Он попытался улыбнуться. Он был старик с твердым характером и сильною волей, и он понял, что стыдно барахтаться, когда на твоей шее затягивают петлю; но за какие преступления меня заставили быть свидетелем этой казни?

Мы живем в стране ужасов и случайностей. Я потерял сон и аппетит. Мое лицо осунулось и пожелтело, а взор стал беспокоен и горяч.

Как уберечь сына от ужасов? Есть ли к тому средства? Я всюду носил эти мысли в моей голове, как два тяжелых камня. И вот однажды, когда я возвращался со службы домой, меня осенила мысль:

«Неожиданная смерть без мучений не есть ужас. Это единственный выход из того заколдованного круга случайностей, в который нас замыкают с самого дня нашего рождения».

Мысль эта сосредоточила на себе все мое внимание. Я весь приковался к ней. Передо мною словно зажгли спасительный огонек. Вскоре при его свете я рассмотрел все, осторожно взвешивая каждую мелочь.

Я пришел домой, сел у стола и посадил к себе на колени сына. Он сел послушно и доверчиво, радуясь, как всегда, моей ласке. Я стал трясти коленом и чмокать губами, пытаясь развеселить его совершенно. В моей голове стояло: «Неожиданная смерть без мучений не есть ужас. Это единственный выход из области случайностей».

Я по-прежнему слегка подбрасывал колено, напевая моему сыну что-то веселое. Малютка, наконец, звонко рассмеялся, хватая меня за шею своими теплыми ручонками. Я думал:

«Сначала умрет мой сын. Мой выстрел неожиданно поразит его в затылок, и он не услышит боли. А потом я последую за ним тотчас же. Если души бессмертны, мы будем жить вечно неразлучные и любящие, не боясь никаких ужасов, не подчиняясь нелепому закону случайностей. Это ли не восторг?

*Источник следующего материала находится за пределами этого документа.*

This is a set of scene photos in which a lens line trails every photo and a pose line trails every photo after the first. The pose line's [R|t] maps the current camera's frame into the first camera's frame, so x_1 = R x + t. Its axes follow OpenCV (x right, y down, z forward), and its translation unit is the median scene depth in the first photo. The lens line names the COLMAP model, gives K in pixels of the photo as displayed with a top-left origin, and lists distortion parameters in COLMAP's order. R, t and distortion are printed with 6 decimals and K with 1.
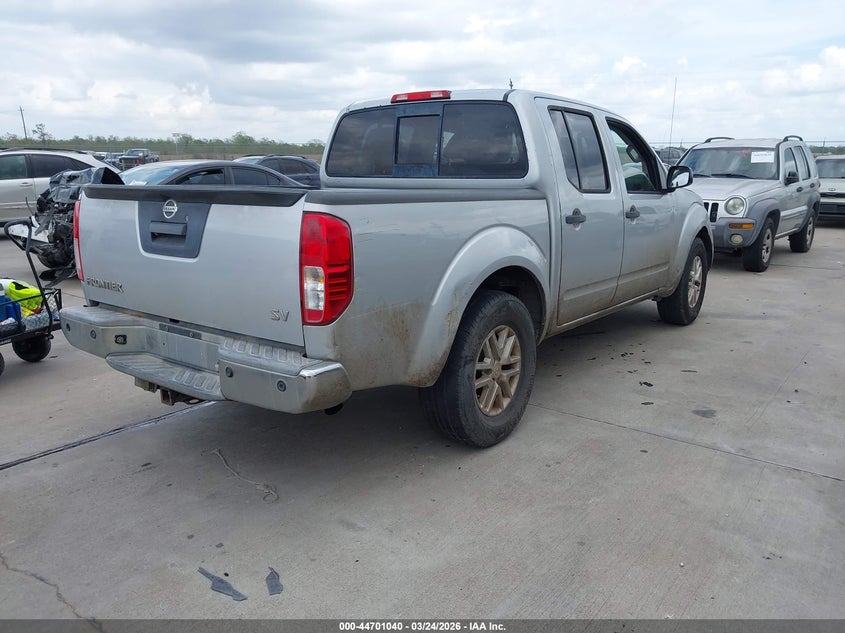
lens RADIAL K [[627.9, 0, 422.5], [0, 627.9, 316.5], [0, 0, 1]] dist [0.004185, -0.002867]
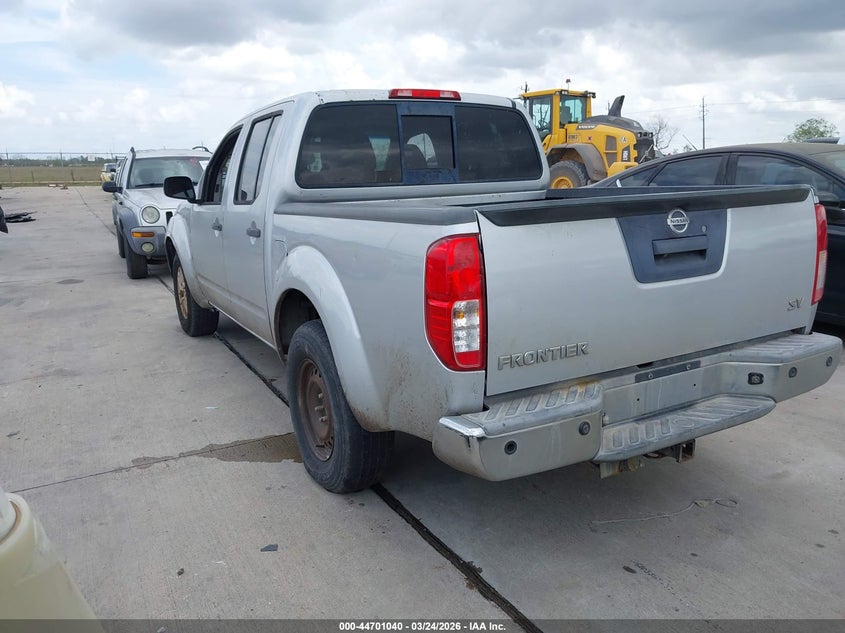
lens RADIAL K [[627.2, 0, 422.5], [0, 627.2, 316.5], [0, 0, 1]] dist [-0.004782, 0.001053]
pose [[0.452597, -0.214069, 0.865639, -1.163301], [0.228295, 0.966221, 0.119579, -0.204810], [-0.861996, 0.143500, 0.486180, 0.832929]]
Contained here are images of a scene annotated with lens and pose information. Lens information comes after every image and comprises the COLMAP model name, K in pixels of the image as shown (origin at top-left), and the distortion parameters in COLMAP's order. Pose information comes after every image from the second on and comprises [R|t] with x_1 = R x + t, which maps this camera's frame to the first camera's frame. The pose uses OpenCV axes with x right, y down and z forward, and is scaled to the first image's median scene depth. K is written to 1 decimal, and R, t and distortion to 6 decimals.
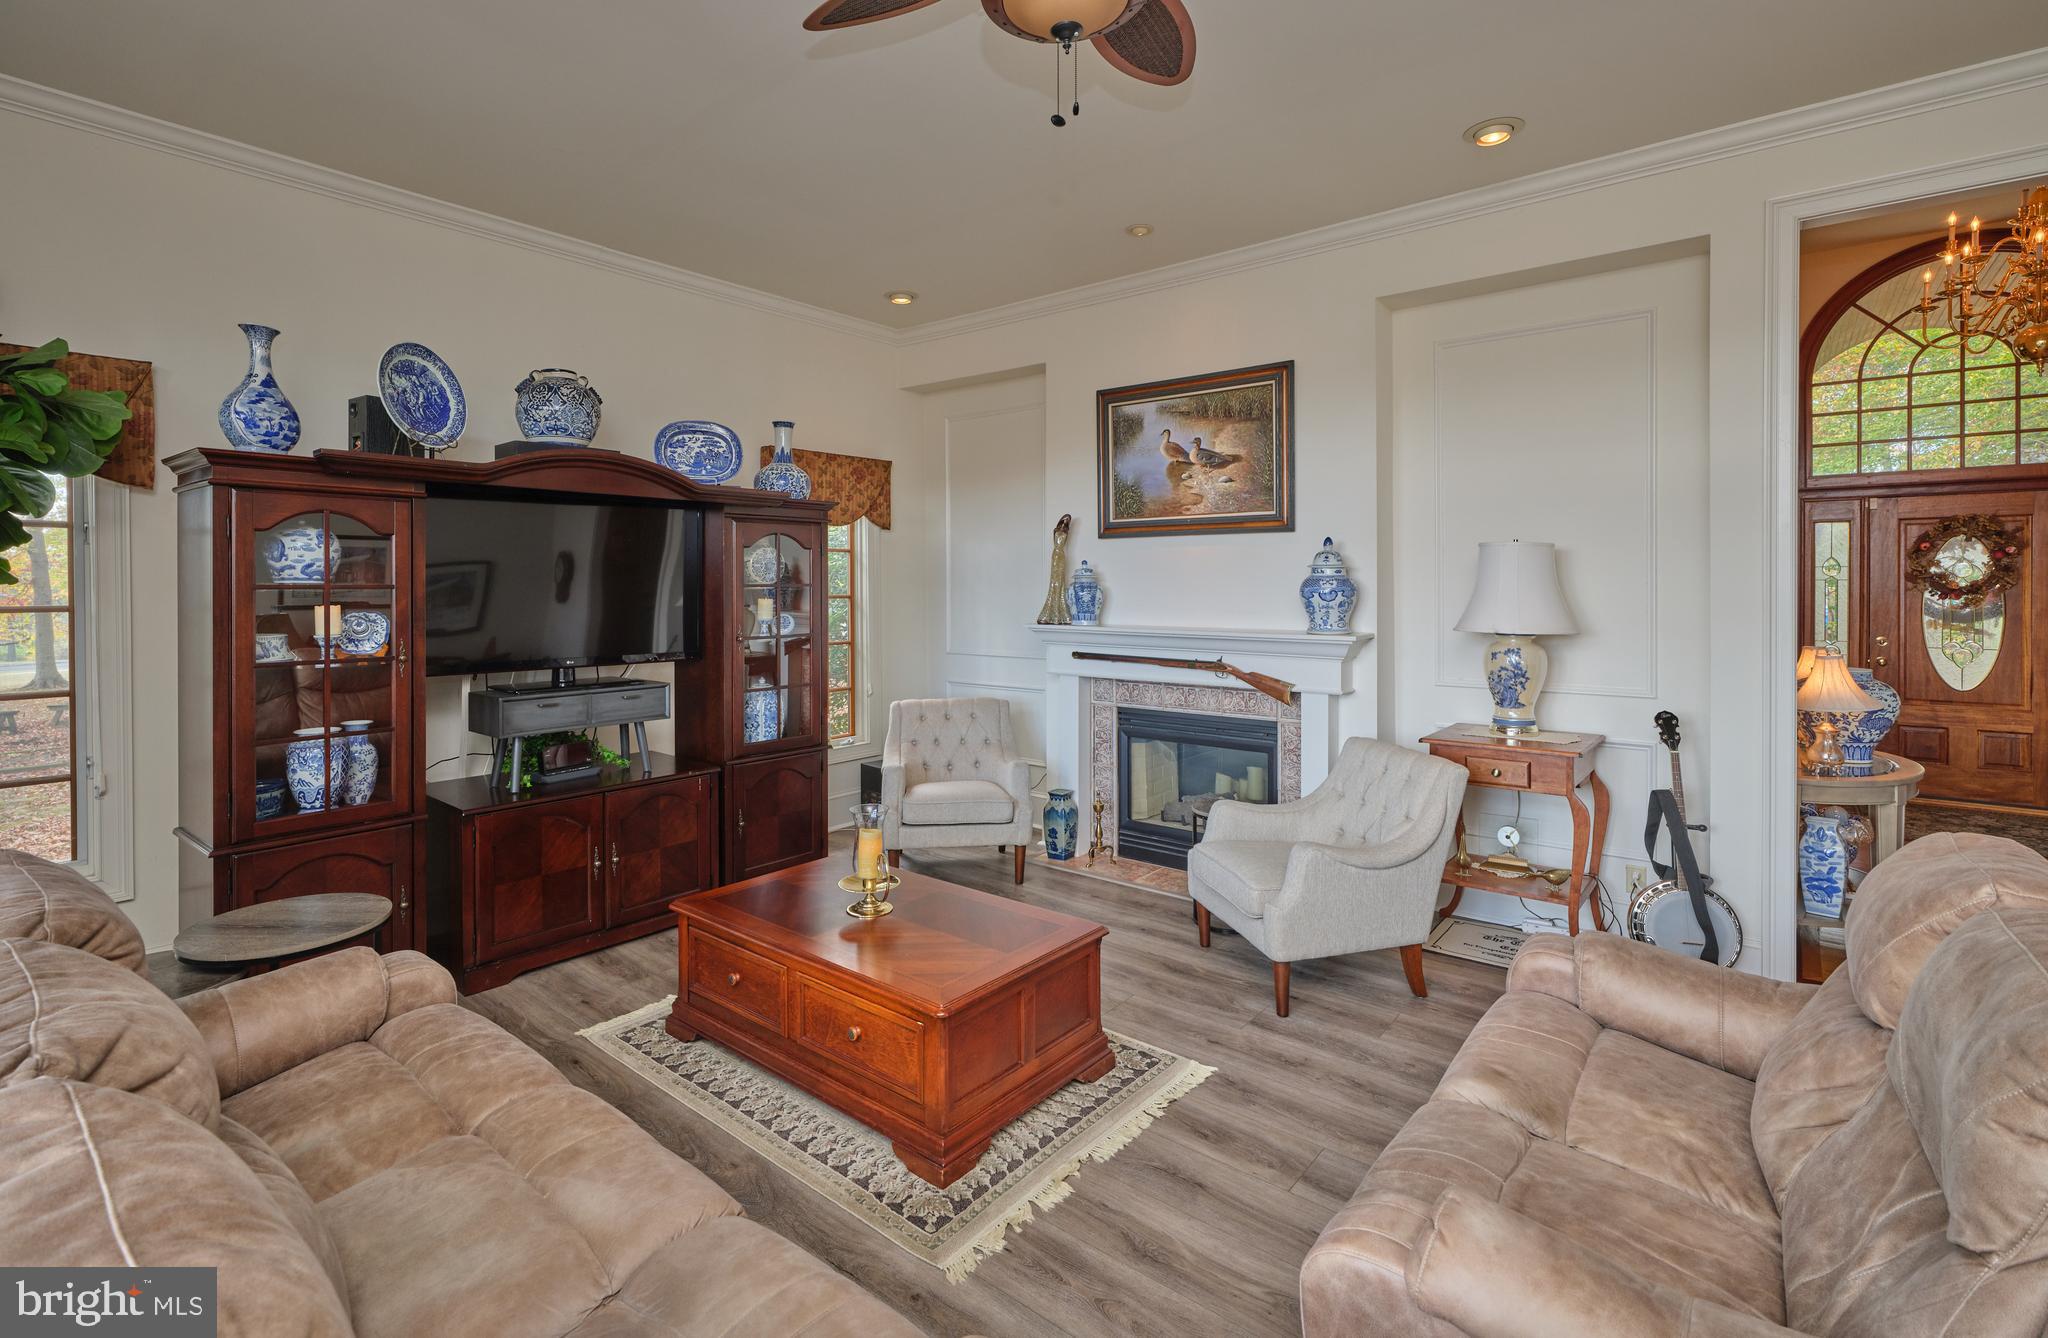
lens RADIAL K [[934.1, 0, 1030.9], [0, 934.1, 584.4], [0, 0, 1]] dist [0.003090, 0.000335]
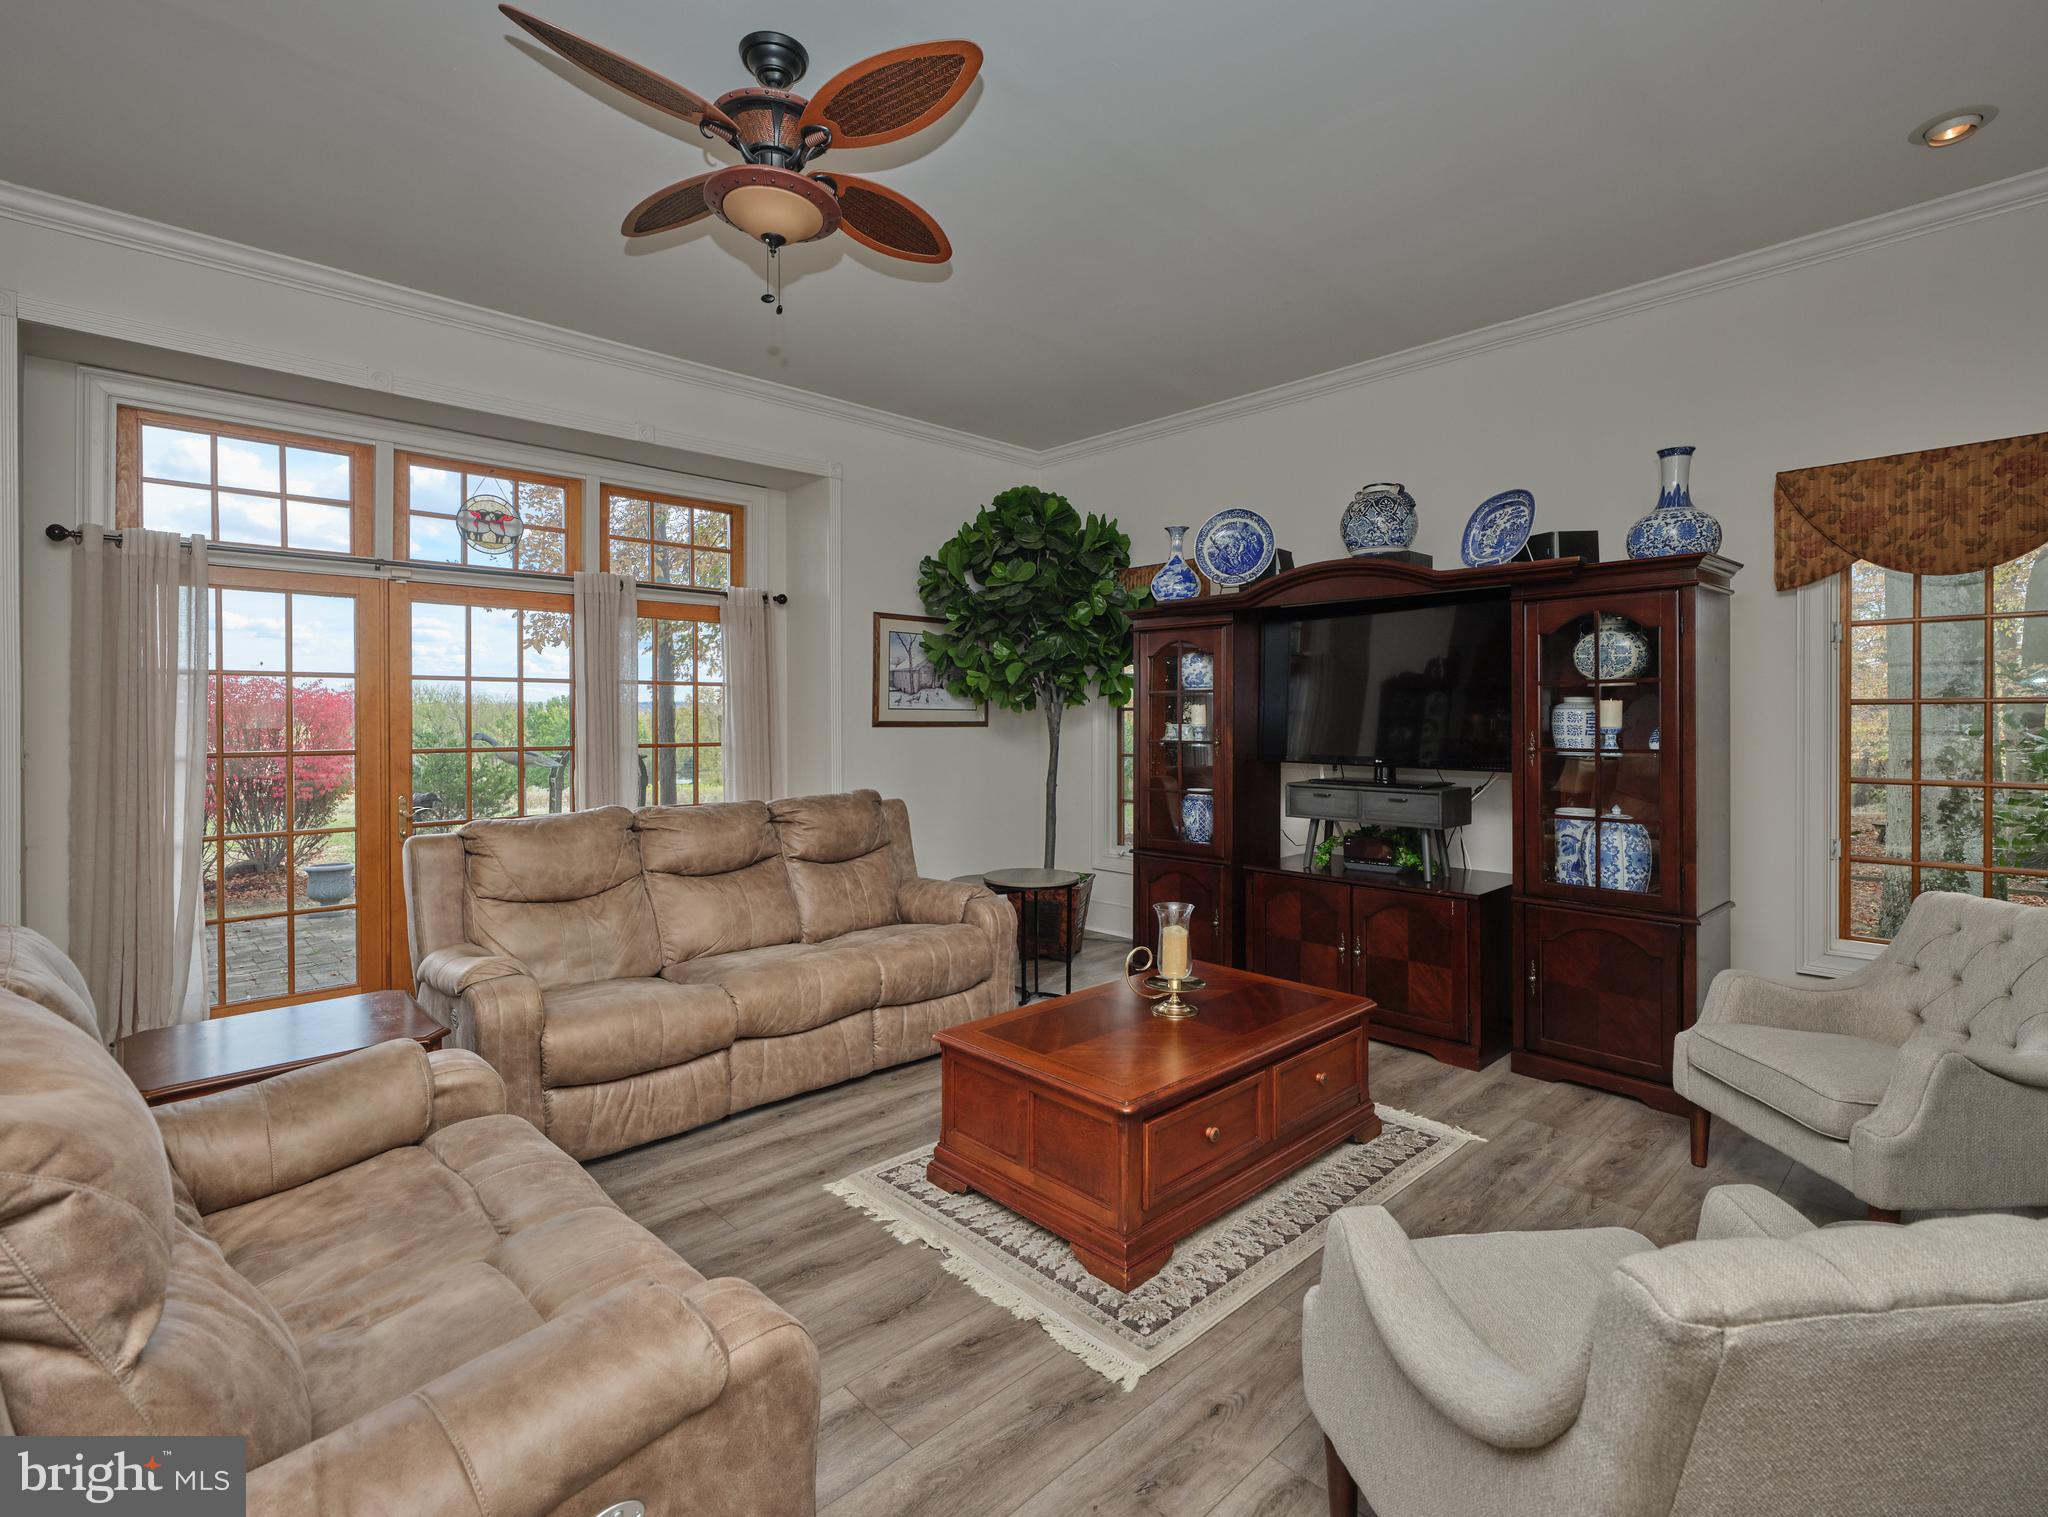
lens RADIAL K [[972.1, 0, 1012.7], [0, 972.1, 713.9], [0, 0, 1]] dist [-0.004048, -0.000538]
pose [[-0.135846, 0.003889, -0.990722, 1.013661], [0.003928, 0.999987, 0.003387, 0.040407], [0.990722, -0.003432, -0.135859, 1.155725]]
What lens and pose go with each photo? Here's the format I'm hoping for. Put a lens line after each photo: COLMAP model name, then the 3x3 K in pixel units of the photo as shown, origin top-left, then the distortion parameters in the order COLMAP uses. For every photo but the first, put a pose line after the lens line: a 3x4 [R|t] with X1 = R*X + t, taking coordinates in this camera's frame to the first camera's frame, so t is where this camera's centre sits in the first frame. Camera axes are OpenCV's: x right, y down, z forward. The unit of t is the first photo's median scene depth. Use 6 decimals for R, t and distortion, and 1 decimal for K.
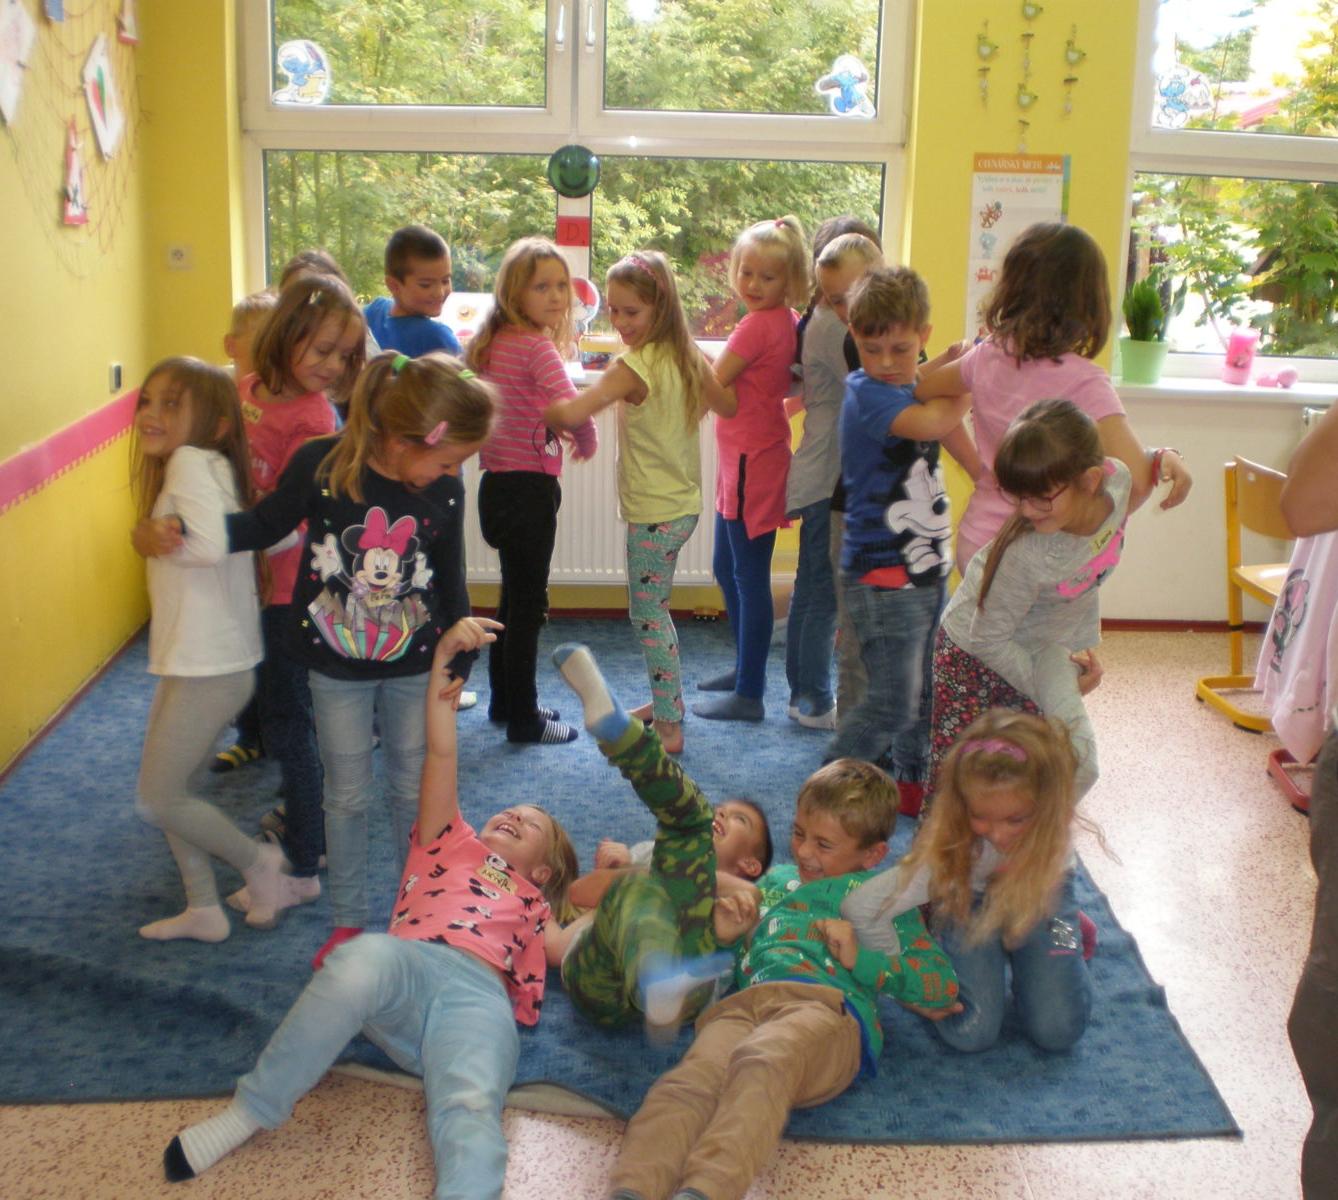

А если каждый атом наших существ есть тлен и прах, мы будем тлеть рядом, все же неразлучные и бесчувственные, как камень. Какой ужас устрашит нас тогда? Какая случайность испугает наше лишенное сознания тело? Это ли не восторг? Смерти нет, а есть сознание смерти. Ужасов нет, есть сознание ужаса».

Я осторожно весь подался вперед, вытягивая руку к ящику стола, где лежал револьвер, в последний раз проверяя весь ход моей мысли. Я нащупал рукоять револьвера. Все вещи комнаты неподвижно и жутко уставились на меня. Мой сын звонко смеялся всем своим розовым личиком. В двух вершках от его затылка я надавил спуск.

И тут произошла одна из нелепых случайностей, тех самых случайностей, которыми так богата наша жизнь. Револьвер осекнулся! Осекнулся! Мы находимся в заколдованном кругу случайностей, из которого нам не выбраться никогда, никакими усилиями собственной воли!

Мы являемся в этом мире случайно, случайно же мы покидаем его, и никакое усилие нашей воли не в состоянии освободить нас от этих ужасных пут случайности. Я сердито швырнул от себя эту пустую и глупую игрушку, это безвредное оружие, незастрахованное от случайности, так же, как и мы, и разрыдался. Вот и все. Я кончил, доктор.

Доктор, вы говорите, что теперь мой мальчик невредим и окружен самым тщательным попечением. Но не слишком ли близко от его кроватки зажигают по вечерам лампу? Хорошо ли закрывают летом окна его комнатки? Не ходит ли он гулять на берег речки? Нельзя ли мне взглянуть на него, доктор, хоть одним глазком?

Доктор! Доктор! Что это там за шум? Уж не упала ли у его кроватки лампа?

А. Н. Будищев
Сборник рассказов «Любовь-преступление», 1913 г.